Early Detection of Rare Disease Using Hierarchical Set-to-Sequence Modeling of Structured Electronic Health Records
Journal:
medRxiv
Published Date:
May 6, 2026
Abstract
Rare diseases are characterized by heterogeneous, weak, and sparse phenotypic signals that emerge gradually across longitudinal clinical visits, making early detection a persistent challenge. In this study, we propose a hierarchical set-to-sequence (HSS) framework for prospective rare disease detection using structured EHR data. HSS decomposes the problem into two levels: (1) intra-visit encoding via Multi-Query Attention (MQA), which treats heterogeneous clinical events within a single clinical visit as an unordered set to generate unified visit-level representations, and (2) inter-visit temporal modeling with transformer encoders conditioned on patient visit age and inter-visit time gaps to capture the disease progression and the irregular intervals between clinical visits. We construct a real-world cohort of 40,223 patients comprising 708,422 visits from a single academic medical center (2005--2025), with 3,032 rare disease cases identified by curated rule-based phenotyping including severe neuro-developmental, congenital, or genetic conditions. We formulate the task as multi-horizon prospective binary classification with five prediction horizons of 7, 30, 90, 180, and 365 days prior to first diagnosis.

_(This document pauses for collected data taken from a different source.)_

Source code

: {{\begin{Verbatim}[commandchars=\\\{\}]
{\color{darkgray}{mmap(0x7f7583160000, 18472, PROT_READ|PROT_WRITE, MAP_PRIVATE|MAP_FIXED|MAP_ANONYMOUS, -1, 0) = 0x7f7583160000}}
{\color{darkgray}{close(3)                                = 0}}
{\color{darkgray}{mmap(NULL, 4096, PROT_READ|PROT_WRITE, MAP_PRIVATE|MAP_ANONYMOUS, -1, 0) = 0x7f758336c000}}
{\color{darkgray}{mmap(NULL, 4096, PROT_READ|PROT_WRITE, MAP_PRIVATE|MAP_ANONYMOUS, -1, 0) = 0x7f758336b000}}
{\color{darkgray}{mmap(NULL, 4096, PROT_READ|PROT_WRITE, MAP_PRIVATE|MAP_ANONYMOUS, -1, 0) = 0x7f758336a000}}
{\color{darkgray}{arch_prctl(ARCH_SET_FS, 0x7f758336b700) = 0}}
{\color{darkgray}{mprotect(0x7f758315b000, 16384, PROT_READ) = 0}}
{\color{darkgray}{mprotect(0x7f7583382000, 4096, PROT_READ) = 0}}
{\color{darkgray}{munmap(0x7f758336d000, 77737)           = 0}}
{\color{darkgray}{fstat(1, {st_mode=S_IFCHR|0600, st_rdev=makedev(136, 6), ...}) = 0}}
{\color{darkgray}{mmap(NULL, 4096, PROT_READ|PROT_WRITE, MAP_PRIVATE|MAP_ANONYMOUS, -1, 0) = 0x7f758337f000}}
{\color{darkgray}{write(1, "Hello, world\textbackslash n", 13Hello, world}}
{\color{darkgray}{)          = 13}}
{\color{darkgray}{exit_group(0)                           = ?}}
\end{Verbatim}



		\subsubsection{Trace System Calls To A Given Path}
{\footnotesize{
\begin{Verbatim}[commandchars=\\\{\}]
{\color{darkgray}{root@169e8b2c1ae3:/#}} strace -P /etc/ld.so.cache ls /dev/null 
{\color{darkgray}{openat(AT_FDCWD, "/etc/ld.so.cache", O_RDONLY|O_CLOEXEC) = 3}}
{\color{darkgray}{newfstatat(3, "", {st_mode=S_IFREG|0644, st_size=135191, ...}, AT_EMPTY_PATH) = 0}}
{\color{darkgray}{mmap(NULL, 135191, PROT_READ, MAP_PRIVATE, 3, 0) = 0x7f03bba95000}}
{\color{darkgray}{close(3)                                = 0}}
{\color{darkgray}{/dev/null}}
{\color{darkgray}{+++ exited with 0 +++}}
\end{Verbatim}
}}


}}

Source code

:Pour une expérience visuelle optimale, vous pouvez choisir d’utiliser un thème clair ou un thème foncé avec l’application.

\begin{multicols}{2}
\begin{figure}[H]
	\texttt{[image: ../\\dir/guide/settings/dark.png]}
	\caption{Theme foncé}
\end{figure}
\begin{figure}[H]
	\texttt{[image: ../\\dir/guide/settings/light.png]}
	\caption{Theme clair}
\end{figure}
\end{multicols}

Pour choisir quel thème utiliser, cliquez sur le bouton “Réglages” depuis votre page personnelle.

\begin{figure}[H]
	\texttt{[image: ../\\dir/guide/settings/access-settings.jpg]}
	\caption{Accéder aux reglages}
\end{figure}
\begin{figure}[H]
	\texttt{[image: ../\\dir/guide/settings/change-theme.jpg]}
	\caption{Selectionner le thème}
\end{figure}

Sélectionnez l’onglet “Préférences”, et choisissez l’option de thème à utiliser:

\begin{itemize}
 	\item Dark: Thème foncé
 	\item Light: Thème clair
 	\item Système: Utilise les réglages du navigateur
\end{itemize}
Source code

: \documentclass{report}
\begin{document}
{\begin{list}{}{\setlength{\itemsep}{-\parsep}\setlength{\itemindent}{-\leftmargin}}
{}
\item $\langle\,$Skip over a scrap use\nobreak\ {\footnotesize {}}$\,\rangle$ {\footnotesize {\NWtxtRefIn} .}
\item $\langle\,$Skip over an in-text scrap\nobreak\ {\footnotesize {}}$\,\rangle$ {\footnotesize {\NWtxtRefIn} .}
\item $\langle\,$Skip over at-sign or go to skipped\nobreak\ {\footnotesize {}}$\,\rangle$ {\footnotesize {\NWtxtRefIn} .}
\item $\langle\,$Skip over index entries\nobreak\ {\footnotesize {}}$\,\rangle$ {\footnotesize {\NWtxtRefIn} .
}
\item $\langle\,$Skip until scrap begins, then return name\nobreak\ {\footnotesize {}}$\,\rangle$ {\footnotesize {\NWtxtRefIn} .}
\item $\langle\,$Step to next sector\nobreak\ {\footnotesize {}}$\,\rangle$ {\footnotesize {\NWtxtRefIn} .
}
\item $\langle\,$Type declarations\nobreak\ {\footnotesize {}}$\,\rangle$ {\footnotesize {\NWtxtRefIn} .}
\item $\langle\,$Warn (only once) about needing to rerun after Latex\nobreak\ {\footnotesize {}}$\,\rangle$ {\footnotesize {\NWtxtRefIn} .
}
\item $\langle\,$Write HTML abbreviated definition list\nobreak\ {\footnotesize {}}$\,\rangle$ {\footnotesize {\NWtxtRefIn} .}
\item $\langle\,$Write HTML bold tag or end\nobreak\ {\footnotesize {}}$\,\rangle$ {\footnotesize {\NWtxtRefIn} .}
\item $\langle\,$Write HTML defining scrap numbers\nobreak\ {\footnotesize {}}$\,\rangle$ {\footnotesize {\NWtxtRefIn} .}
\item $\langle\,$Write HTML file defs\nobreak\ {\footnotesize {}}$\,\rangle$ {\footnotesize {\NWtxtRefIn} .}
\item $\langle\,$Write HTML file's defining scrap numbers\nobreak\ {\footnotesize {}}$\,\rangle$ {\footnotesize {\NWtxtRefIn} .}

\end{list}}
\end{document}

Experimental results show that the proposed HSS model consistently outperforms linear logistic regression, tree-based XGBoost, and Transformer-based baselines at every prediction horizon, ranging from AUROC = 0.893 and AUPRC = 0.601 at 7 days with 5.17% prevalence to AUROC = 0.829 and AUPRC = 0.228 at 365 days with at 3.98% prevalence. Notably, the performance gap between HSS and the strongest competing baseline is largest at the 365 days horizon, indicating stronger advantages for long-horizon prediction where phenotypic signals for rare diseases are weak and sparse. Additional analyses further clarify the contribution of the hierarchical components and confirm the importance of hierarchical modeling. This work contributes to the ongoing development of AI methodologies tailored to rare diseases by introducing a hierarchical framework for early detection using structured longitudinal clinical data.